> Exercise objective: Wherever the string "stains" shows up in the records below, return that line.

☆ ☆ ☆ ☆

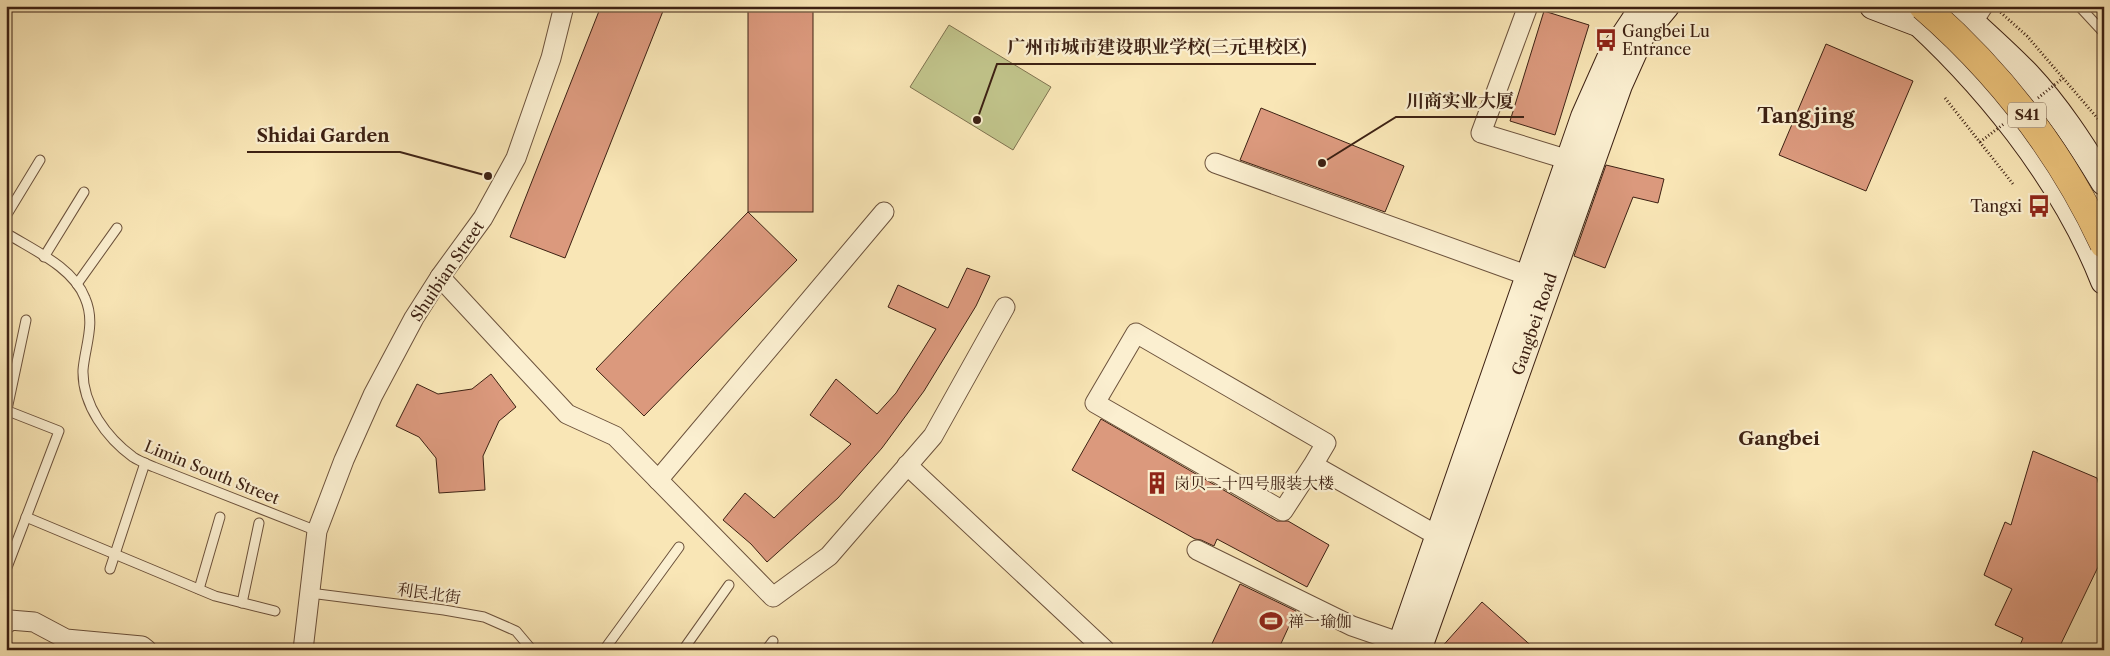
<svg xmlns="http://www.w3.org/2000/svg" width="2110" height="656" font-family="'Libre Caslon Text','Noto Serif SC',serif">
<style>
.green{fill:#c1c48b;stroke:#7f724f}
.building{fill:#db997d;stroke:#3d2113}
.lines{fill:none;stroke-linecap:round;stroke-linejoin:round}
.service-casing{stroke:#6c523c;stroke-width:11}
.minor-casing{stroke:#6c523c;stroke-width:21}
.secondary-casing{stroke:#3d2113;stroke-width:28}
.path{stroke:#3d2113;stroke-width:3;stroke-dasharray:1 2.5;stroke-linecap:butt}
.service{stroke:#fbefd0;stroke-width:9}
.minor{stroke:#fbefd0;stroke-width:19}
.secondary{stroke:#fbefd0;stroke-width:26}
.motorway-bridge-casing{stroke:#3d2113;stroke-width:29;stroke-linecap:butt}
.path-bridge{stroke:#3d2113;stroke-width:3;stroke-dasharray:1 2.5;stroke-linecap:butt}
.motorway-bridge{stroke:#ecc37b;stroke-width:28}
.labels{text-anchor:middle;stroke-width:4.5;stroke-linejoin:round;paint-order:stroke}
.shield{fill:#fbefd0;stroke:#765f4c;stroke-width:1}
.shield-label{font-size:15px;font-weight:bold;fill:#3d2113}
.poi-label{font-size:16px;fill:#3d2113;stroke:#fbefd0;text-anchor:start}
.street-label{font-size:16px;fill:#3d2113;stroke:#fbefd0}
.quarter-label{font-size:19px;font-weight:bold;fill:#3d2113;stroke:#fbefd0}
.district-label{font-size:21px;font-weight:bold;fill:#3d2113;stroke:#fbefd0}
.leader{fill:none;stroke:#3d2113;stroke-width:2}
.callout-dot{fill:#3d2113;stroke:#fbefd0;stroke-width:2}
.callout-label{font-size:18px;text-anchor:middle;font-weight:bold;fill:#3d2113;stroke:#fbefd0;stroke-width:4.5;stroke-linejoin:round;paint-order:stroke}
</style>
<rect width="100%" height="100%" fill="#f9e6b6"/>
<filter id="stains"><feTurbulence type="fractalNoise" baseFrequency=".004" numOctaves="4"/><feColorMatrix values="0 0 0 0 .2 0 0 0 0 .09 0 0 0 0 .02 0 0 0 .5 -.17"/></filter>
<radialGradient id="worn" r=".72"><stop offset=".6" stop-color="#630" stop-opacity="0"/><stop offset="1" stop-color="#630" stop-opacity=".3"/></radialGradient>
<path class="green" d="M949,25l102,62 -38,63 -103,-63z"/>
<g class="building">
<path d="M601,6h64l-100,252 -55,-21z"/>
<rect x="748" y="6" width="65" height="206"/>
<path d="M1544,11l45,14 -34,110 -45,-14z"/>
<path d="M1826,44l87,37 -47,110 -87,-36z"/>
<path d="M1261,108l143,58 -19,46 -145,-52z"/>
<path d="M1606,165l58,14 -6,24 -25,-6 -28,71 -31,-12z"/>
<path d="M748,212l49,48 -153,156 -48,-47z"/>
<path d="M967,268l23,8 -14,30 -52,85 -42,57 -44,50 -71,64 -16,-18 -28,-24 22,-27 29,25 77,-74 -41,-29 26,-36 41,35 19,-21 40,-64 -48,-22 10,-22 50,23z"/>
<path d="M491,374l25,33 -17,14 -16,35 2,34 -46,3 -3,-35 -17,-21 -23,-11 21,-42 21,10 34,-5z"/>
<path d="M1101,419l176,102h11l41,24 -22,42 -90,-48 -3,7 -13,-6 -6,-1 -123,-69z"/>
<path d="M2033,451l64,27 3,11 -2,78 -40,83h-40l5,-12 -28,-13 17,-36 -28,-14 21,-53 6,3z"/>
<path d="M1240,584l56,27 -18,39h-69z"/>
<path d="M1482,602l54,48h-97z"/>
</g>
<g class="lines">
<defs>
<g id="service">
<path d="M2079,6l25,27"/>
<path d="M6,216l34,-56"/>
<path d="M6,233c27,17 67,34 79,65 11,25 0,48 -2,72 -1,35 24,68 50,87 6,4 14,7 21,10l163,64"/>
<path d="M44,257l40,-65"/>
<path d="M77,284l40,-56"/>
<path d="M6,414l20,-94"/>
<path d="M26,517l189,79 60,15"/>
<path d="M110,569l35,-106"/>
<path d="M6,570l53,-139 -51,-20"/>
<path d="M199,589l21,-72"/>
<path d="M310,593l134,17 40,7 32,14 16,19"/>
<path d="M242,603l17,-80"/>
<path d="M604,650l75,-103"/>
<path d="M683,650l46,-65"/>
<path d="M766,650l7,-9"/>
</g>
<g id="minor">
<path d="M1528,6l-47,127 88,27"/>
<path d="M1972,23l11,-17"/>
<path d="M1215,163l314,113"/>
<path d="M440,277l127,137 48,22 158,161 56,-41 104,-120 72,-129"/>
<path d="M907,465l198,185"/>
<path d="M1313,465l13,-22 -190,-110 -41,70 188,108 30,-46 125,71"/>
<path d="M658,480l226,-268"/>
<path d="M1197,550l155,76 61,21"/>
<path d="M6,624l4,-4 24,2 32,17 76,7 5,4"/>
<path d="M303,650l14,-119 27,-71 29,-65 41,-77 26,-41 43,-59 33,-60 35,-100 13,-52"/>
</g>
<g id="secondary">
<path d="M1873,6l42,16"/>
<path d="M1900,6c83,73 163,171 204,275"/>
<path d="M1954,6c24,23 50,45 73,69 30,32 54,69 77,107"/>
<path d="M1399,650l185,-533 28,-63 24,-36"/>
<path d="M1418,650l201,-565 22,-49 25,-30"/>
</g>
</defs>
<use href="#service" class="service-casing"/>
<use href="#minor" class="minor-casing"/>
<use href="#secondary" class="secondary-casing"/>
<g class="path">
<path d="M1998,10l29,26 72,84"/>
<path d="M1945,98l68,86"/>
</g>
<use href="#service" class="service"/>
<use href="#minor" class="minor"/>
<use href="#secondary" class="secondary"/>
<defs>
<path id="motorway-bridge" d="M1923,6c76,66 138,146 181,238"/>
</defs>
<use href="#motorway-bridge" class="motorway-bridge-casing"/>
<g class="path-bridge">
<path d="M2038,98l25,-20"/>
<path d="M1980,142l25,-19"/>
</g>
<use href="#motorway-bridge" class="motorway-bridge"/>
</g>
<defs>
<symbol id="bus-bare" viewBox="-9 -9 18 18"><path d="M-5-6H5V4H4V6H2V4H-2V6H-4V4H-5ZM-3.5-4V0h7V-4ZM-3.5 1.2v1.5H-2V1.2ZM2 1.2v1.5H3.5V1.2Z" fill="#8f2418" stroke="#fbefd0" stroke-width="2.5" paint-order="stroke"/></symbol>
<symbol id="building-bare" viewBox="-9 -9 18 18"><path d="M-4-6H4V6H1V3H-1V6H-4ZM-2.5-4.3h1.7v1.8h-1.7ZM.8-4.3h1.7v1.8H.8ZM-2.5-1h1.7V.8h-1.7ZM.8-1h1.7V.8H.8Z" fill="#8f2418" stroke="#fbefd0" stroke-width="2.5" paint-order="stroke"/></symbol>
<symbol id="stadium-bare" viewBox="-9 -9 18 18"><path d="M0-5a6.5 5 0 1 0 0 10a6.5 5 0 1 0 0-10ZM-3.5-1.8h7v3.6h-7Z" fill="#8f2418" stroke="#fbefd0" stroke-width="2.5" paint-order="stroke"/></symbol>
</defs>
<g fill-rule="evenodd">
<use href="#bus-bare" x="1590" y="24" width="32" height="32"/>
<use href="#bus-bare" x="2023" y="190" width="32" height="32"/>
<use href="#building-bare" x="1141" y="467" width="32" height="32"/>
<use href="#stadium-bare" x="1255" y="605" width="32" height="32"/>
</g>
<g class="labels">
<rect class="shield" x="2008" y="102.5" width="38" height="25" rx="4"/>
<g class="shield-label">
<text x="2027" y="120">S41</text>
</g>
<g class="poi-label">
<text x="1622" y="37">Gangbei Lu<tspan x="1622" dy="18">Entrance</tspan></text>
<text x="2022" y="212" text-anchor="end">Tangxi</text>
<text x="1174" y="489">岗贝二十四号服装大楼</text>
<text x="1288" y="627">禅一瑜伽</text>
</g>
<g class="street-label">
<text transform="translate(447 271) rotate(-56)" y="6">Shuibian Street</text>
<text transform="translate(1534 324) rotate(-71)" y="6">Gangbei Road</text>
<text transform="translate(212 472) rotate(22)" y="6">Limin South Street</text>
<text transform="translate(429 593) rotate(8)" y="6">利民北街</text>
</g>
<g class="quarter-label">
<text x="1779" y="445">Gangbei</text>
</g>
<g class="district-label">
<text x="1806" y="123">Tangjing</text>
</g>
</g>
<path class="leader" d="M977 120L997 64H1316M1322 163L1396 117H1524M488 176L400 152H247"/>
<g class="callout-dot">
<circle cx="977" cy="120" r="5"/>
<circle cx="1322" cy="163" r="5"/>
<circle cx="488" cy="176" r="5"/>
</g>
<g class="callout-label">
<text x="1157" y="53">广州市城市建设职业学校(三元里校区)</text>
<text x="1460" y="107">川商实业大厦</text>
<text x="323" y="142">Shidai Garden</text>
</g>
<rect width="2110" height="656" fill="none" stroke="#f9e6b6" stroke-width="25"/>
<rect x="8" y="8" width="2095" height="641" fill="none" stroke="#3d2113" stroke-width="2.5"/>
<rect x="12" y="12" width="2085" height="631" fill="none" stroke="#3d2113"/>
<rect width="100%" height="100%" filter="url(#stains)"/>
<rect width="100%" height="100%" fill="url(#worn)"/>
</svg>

☆ ☆ ☆ ☆

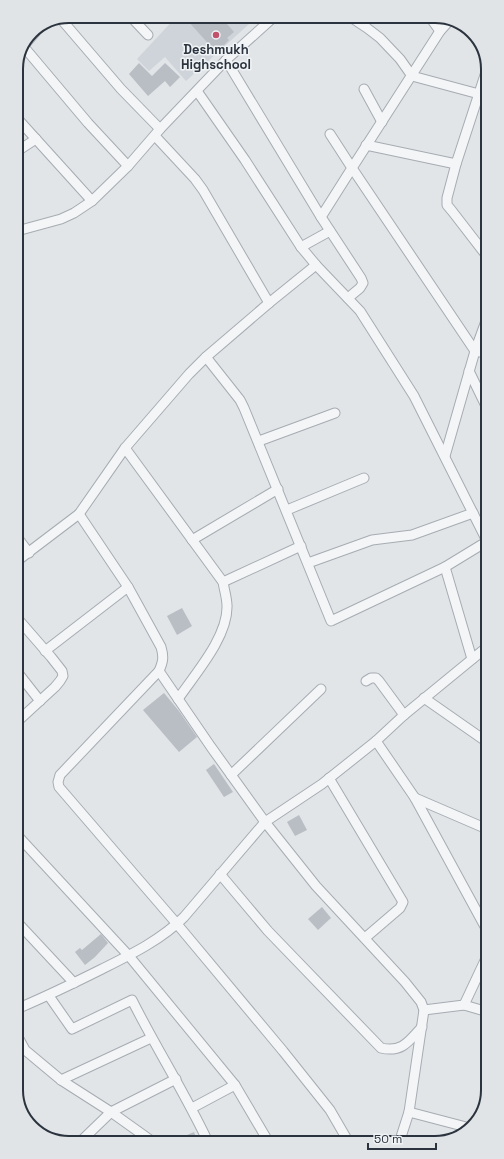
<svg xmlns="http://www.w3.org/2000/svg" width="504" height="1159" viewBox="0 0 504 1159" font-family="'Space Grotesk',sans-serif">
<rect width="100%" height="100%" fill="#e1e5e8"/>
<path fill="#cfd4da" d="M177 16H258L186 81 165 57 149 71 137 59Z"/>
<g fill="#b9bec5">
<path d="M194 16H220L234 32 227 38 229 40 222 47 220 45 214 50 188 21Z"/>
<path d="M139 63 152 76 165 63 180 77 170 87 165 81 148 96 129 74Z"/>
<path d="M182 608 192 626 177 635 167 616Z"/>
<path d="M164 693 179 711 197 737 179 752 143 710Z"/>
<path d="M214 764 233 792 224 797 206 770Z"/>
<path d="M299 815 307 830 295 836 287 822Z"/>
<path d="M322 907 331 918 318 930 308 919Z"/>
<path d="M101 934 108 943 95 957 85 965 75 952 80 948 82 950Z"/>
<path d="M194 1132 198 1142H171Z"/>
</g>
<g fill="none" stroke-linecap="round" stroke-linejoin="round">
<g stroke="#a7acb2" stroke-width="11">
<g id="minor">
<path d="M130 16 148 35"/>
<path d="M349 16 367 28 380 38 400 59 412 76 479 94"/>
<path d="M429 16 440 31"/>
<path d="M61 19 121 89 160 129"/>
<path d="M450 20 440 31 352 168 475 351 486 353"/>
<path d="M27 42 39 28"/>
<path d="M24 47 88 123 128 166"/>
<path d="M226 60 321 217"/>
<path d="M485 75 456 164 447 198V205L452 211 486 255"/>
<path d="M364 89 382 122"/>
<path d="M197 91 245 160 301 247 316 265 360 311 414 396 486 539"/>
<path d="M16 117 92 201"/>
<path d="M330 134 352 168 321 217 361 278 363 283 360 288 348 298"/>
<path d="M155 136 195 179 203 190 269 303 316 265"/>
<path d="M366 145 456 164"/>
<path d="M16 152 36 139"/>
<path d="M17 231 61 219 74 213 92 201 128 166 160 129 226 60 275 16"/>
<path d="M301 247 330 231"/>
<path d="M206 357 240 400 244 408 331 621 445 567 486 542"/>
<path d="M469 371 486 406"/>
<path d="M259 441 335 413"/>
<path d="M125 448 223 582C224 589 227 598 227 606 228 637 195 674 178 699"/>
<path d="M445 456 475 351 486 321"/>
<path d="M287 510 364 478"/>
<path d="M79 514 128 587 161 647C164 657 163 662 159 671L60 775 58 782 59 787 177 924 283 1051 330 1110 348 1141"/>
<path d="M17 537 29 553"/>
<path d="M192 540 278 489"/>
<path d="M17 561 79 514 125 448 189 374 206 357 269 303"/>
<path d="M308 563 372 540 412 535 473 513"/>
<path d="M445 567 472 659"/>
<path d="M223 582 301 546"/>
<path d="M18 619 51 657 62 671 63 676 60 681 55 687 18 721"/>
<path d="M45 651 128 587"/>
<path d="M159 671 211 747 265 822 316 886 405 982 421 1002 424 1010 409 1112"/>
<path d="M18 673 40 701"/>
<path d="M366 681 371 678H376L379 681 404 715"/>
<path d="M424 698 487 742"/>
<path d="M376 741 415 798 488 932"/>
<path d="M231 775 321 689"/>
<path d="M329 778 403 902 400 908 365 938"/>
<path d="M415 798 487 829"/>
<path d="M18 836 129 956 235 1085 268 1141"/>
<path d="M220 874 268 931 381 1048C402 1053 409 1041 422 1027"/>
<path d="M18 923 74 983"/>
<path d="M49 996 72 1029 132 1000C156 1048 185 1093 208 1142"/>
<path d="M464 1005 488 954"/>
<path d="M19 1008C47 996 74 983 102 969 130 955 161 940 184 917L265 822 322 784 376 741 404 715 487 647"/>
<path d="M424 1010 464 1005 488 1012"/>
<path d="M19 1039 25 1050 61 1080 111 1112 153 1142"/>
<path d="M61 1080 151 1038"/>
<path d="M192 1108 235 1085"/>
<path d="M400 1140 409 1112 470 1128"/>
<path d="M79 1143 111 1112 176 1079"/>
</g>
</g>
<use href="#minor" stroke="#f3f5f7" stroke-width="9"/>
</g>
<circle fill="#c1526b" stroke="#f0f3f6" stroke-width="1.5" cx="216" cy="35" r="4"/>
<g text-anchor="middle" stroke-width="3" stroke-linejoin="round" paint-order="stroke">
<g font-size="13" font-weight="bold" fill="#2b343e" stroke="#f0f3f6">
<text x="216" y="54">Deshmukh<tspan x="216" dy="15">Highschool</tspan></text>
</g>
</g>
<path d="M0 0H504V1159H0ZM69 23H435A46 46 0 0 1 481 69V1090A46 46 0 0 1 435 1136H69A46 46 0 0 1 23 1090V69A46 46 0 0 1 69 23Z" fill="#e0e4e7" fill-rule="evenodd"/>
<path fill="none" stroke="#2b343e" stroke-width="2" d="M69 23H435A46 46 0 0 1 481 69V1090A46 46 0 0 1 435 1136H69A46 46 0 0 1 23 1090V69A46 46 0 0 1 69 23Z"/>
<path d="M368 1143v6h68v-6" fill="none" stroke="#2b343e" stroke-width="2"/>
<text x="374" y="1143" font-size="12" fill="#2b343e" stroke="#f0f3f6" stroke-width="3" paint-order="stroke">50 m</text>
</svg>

☆ ☆ ☆ ☆

> Task output:
<filter id="stains"><feTurbulence type="fractalNoise" baseFrequency=".004" numOctaves="4"/><feColorMatrix values="0 0 0 0 .2 0 0 0 0 .09 0 0 0 0 .02 0 0 0 .5 -.17"/></filter>
<rect width="100%" height="100%" filter="url(#stains)"/>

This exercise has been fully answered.